- [Action item]: A faithful copy is required of the lines from the top of the entries through the line that contains "### 1.7.5.7. 正弦平方内核", both included, with no pictures.

- [Listed entries]:

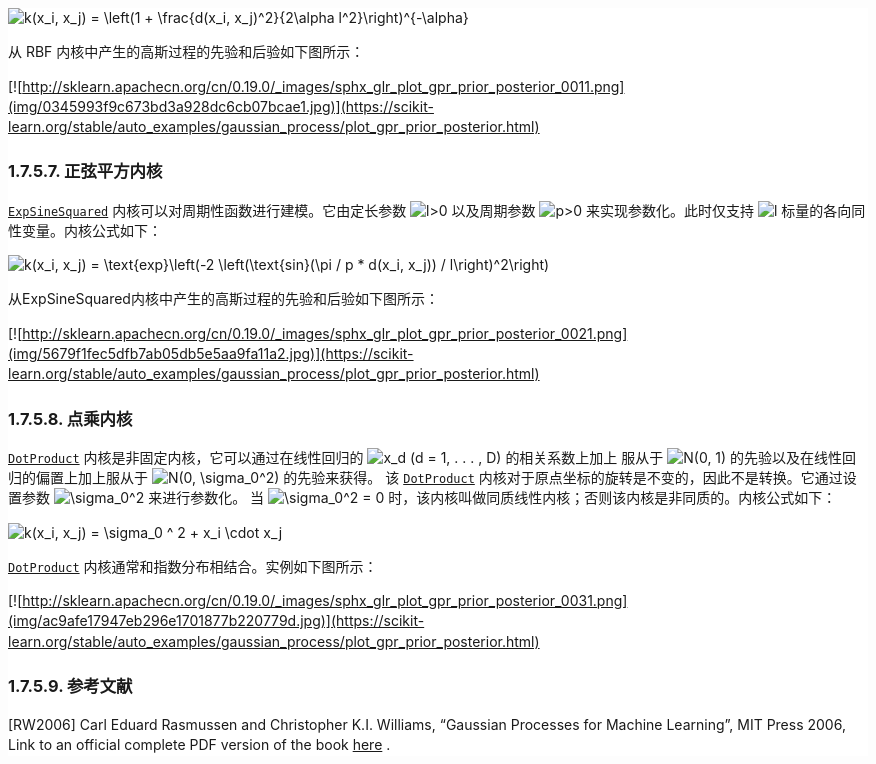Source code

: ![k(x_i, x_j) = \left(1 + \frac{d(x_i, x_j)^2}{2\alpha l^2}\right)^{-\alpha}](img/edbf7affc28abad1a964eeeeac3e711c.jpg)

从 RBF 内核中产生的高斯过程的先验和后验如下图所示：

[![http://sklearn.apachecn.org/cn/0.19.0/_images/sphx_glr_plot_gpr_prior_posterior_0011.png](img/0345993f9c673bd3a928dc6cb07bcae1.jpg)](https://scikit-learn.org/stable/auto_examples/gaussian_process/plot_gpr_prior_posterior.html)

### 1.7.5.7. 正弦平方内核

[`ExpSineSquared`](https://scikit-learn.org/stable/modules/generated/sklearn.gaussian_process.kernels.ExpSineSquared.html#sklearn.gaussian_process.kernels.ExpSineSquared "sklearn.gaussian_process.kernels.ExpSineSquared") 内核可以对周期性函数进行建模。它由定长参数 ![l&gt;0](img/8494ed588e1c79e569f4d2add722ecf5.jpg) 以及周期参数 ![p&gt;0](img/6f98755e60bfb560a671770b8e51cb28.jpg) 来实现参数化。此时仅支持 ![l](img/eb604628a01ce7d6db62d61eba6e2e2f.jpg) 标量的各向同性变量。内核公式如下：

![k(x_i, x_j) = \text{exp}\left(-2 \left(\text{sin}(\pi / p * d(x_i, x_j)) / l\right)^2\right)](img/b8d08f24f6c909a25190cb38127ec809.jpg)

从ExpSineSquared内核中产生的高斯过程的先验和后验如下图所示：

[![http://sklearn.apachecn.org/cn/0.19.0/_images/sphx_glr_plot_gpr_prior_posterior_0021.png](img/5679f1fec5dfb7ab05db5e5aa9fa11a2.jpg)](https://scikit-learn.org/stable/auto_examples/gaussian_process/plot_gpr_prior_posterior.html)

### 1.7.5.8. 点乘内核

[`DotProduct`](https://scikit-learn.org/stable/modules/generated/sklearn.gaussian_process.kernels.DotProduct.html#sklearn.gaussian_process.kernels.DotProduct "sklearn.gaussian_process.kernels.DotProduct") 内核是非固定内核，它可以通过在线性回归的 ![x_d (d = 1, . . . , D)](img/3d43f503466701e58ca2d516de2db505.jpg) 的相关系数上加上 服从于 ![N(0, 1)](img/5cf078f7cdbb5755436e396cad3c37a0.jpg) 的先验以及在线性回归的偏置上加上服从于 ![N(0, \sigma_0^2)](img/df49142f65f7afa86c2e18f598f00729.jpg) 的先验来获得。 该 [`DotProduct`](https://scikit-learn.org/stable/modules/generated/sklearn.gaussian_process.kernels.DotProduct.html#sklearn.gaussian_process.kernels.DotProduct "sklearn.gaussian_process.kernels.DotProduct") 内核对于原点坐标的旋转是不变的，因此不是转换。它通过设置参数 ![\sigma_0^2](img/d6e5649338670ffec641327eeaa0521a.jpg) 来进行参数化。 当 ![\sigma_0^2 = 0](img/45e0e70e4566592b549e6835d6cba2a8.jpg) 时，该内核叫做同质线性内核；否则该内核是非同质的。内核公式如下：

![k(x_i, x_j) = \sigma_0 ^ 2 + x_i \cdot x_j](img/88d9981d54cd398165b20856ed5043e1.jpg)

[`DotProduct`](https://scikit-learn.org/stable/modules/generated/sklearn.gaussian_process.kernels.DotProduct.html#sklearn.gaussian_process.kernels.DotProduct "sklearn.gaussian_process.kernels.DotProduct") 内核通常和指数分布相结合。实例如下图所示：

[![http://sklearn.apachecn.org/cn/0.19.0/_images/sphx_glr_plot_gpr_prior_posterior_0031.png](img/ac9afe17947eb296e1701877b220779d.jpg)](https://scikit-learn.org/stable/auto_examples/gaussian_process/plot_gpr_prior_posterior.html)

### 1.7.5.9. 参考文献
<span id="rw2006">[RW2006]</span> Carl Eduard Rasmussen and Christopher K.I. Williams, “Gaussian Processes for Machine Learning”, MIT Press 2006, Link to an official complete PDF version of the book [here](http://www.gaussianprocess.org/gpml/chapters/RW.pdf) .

- [Output for this exercise]:
Source code

: ![k(x_i, x_j) = \left(1 + \frac{d(x_i, x_j)^2}{2\alpha l^2}\right)^{-\alpha}](img/edbf7affc28abad1a964eeeeac3e711c.jpg)

从 RBF 内核中产生的高斯过程的先验和后验如下图所示：

[![http://sklearn.apachecn.org/cn/0.19.0/_images/sphx_glr_plot_gpr_prior_posterior_0011.png](img/0345993f9c673bd3a928dc6cb07bcae1.jpg)](https://scikit-learn.org/stable/auto_examples/gaussian_process/plot_gpr_prior_posterior.html)

### 1.7.5.7. 正弦平方内核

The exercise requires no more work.